Hacking out the condition above (obviously an invalid thing
to do) sets "best" to the maximum of v0.s (good) but also sets
"best_i" to the maximum of v1.s (bad).  We need to restrict the
maximum of v1.s to lanes of v0.s that contain "best" (i.e. the
reduction result of v0.s):

        dup    v2.4s, best
        cmpeq  v2.4s, v2.4s, v0.4s
        and    v1.4s, v1.4s, v2.4s

and only then take the maximum of v1.4s.

This requires "best" to come from a reassociatve conditional
reduction and would require the "best_i" reduction to be marked
as dependent on the "best" reduction.  Might end up being a bit
messy, since we'd have to be careful to retain the uses check
above for all other cases.
Comment 5 Tamar Christina 2019-04-09 18:13:02 UTC
I'll be taking a look at this one as a part of GCC 10 as well.
Comment 6 rguenther@suse.de 2019-04-10 08:08:28 UTC
On Tue, 9 Apr 2019, tnfchris at gcc dot gnu.org wrote:

> https://gcc.gnu.org/bugzilla/show_bug.cgi?id=88259
> 
> Tamar Christina <tnfchris at gcc dot gnu.org> changed:
> 
>            What    |Removed                     |Added
> ----------------------------------------------------------------------------
>              Status|NEW                         |ASSIGNED
>                  CC|                            |tnfchris at gcc dot gnu.org
>            Assignee|unassigned at gcc dot gnu.org      |tnfchris at gcc dot gnu.org
> 
> --- Comment #5 from Tamar Christina <tnfchris at gcc dot gnu.org> ---
> I'll be taking a look at this one as a part of GCC 10 as well.

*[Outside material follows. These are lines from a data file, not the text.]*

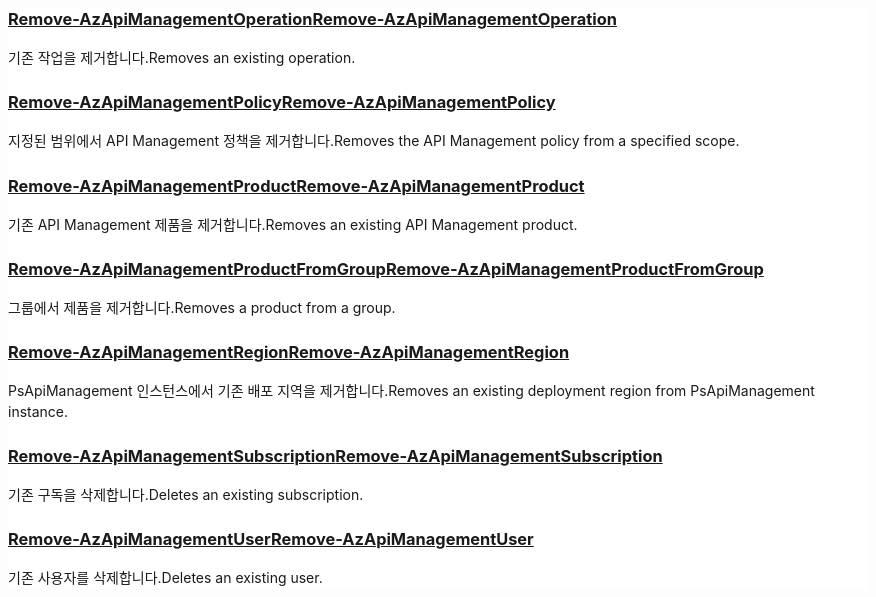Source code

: ### [<span data-ttu-id="02fa2-312">Remove-AzApiManagementOperation</span><span class="sxs-lookup"><span data-stu-id="02fa2-312">Remove-AzApiManagementOperation</span></span>](Remove-AzApiManagementOperation.md)
<span data-ttu-id="02fa2-313">기존 작업을 제거합니다.</span><span class="sxs-lookup"><span data-stu-id="02fa2-313">Removes an existing operation.</span></span>

### [<span data-ttu-id="02fa2-314">Remove-AzApiManagementPolicy</span><span class="sxs-lookup"><span data-stu-id="02fa2-314">Remove-AzApiManagementPolicy</span></span>](Remove-AzApiManagementPolicy.md)
<span data-ttu-id="02fa2-315">지정된 범위에서 API Management 정책을 제거합니다.</span><span class="sxs-lookup"><span data-stu-id="02fa2-315">Removes the API Management policy from a specified scope.</span></span>

### [<span data-ttu-id="02fa2-316">Remove-AzApiManagementProduct</span><span class="sxs-lookup"><span data-stu-id="02fa2-316">Remove-AzApiManagementProduct</span></span>](Remove-AzApiManagementProduct.md)
<span data-ttu-id="02fa2-317">기존 API Management 제품을 제거합니다.</span><span class="sxs-lookup"><span data-stu-id="02fa2-317">Removes an existing API Management product.</span></span>

### [<span data-ttu-id="02fa2-318">Remove-AzApiManagementProductFromGroup</span><span class="sxs-lookup"><span data-stu-id="02fa2-318">Remove-AzApiManagementProductFromGroup</span></span>](Remove-AzApiManagementProductFromGroup.md)
<span data-ttu-id="02fa2-319">그룹에서 제품을 제거합니다.</span><span class="sxs-lookup"><span data-stu-id="02fa2-319">Removes a product from a group.</span></span>

### [<span data-ttu-id="02fa2-320">Remove-AzApiManagementRegion</span><span class="sxs-lookup"><span data-stu-id="02fa2-320">Remove-AzApiManagementRegion</span></span>](Remove-AzApiManagementRegion.md)
<span data-ttu-id="02fa2-321">PsApiManagement 인스턴스에서 기존 배포 지역을 제거합니다.</span><span class="sxs-lookup"><span data-stu-id="02fa2-321">Removes an existing deployment region from PsApiManagement instance.</span></span>

### [<span data-ttu-id="02fa2-322">Remove-AzApiManagementSubscription</span><span class="sxs-lookup"><span data-stu-id="02fa2-322">Remove-AzApiManagementSubscription</span></span>](Remove-AzApiManagementSubscription.md)
<span data-ttu-id="02fa2-323">기존 구독을 삭제합니다.</span><span class="sxs-lookup"><span data-stu-id="02fa2-323">Deletes an existing subscription.</span></span>

### [<span data-ttu-id="02fa2-324">Remove-AzApiManagementUser</span><span class="sxs-lookup"><span data-stu-id="02fa2-324">Remove-AzApiManagementUser</span></span>](Remove-AzApiManagementUser.md)
<span data-ttu-id="02fa2-325">기존 사용자를 삭제합니다.</span><span class="sxs-lookup"><span data-stu-id="02fa2-325">Deletes an existing user.</span></span>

Note that ripping out non-SLP support from the vectorizer will turn
reduction support upside down ... which means the work will heavily
conflict, either me or you needing to re-do stuff.
Comment 7 Tamar Christina 2019-04-10 09:19:38 UTC
> Note that ripping out non-SLP support from the vectorizer will turn
> reduction support upside down ... which means the work will heavily
> conflict, either me or you needing to re-do stuff.

Fair enough, thanks for the heads up!